# Given passage
================

Issue 42
October, 2018
Welcome to Synergy
We are pleased to present the forty-second issue of Synergy, a monthly newsletter about the progress and processes of the Suffolk Care Collaborative (SCC).

The definition of synergy is the increased effectiveness that results when two or more entities work together. We are confident that the combined efforts of the many dedicated partners within the SCC will help the Collaborative reach its goals, leading to improved health for the residents of Suffolk County.  

About Suffolk Care Collaborative (SCC):  SCC is an alliance of healthcare providers in Suffolk County, Long Island, NY, formed to support New York State's Delivery System Reform Incentive Payment (DSRIP) initiative. Under the guidance and leadership of Stony Brook Medicine, SCC established a Population Health Management Service Organization to improve county-wide health by addressing a wide range of challenges to health in order to improve outcomes by encouraging wellness, making healthcare more accessible and reducing costs by decreasing unnecessary hospital utilization.  For more information, visit our website:

In This Issue
SCC Participates in Health Literacy Summit

During Health Literacy Month, the New York State Department of Health's Office of Minority Health and Health Disparities Prevention sponsored a Health Literacy Summit, October 2, 2018, at the University of Albany SUNY Campus Center. The keynote speaker was Helen Osborne, M.Ed, OTR/L, founder of the worldwide initiative, Health Literacy Month. Helen helps professionals communicate health information in ways that patients and the public can understand. Her presentation, "Health Literacy: What It Is, Why It Matters, Ways You Can Help,"  engaged the audience, utilized multiple teaching techniques, raised awareness and conveyed the importance of health literacy with a "call to action."

================

# Task details
Set down, word for word, the stretch of the Synergy newsletter from "The definition of" through "of Suffolk County.".

# Supplied data
================

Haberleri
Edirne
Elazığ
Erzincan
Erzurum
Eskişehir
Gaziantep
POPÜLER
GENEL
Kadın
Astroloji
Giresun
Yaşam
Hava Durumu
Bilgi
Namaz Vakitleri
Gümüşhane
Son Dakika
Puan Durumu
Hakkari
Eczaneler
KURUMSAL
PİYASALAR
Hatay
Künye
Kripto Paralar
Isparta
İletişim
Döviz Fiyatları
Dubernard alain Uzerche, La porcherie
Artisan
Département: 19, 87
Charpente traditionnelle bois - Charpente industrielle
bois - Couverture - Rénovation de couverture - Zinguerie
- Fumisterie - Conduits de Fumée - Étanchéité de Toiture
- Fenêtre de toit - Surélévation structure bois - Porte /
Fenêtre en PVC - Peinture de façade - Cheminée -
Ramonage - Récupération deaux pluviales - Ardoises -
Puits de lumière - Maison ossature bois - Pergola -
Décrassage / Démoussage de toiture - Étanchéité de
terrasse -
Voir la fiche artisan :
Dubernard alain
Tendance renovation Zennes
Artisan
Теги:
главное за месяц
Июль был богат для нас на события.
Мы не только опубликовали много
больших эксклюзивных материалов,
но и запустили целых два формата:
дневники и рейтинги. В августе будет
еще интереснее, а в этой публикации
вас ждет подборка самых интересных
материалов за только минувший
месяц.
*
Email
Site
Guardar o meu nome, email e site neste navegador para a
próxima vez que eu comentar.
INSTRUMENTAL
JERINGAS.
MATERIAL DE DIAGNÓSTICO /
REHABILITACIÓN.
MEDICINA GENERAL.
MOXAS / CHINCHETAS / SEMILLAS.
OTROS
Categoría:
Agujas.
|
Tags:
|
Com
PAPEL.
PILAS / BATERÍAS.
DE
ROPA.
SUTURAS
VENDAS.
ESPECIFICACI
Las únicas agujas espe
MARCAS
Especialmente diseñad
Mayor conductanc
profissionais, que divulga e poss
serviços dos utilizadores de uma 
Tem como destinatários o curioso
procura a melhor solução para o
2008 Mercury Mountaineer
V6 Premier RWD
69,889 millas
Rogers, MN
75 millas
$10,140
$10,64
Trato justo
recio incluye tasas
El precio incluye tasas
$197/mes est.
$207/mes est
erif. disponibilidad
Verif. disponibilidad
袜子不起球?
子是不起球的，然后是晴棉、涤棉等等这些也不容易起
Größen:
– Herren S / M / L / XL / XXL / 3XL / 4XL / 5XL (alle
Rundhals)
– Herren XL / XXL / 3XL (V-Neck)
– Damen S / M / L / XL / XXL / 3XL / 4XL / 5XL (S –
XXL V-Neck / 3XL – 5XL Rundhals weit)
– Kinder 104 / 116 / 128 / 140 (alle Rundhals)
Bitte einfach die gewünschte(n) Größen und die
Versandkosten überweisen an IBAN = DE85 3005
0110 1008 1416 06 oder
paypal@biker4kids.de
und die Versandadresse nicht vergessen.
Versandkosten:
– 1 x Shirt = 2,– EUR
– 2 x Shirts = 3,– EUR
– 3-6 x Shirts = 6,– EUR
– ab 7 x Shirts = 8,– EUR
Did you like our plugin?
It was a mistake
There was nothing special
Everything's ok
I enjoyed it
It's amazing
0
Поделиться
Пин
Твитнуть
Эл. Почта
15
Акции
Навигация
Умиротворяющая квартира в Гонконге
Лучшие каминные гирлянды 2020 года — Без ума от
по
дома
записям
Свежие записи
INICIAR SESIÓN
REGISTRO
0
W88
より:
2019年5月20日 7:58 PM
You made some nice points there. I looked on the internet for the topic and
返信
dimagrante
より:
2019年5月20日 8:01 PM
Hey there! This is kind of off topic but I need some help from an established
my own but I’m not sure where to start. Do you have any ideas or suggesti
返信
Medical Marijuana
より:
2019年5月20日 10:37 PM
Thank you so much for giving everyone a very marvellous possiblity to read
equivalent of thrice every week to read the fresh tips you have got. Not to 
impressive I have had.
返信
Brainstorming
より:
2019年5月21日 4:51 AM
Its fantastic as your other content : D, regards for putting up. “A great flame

================

# Written solution
The definition of synergy is the increased effectiveness that results when two or more entities work together. We are confident that the combined efforts of the many dedicated partners within the SCC will help the Collaborative reach its goals, leading to improved health for the residents of Suffolk County.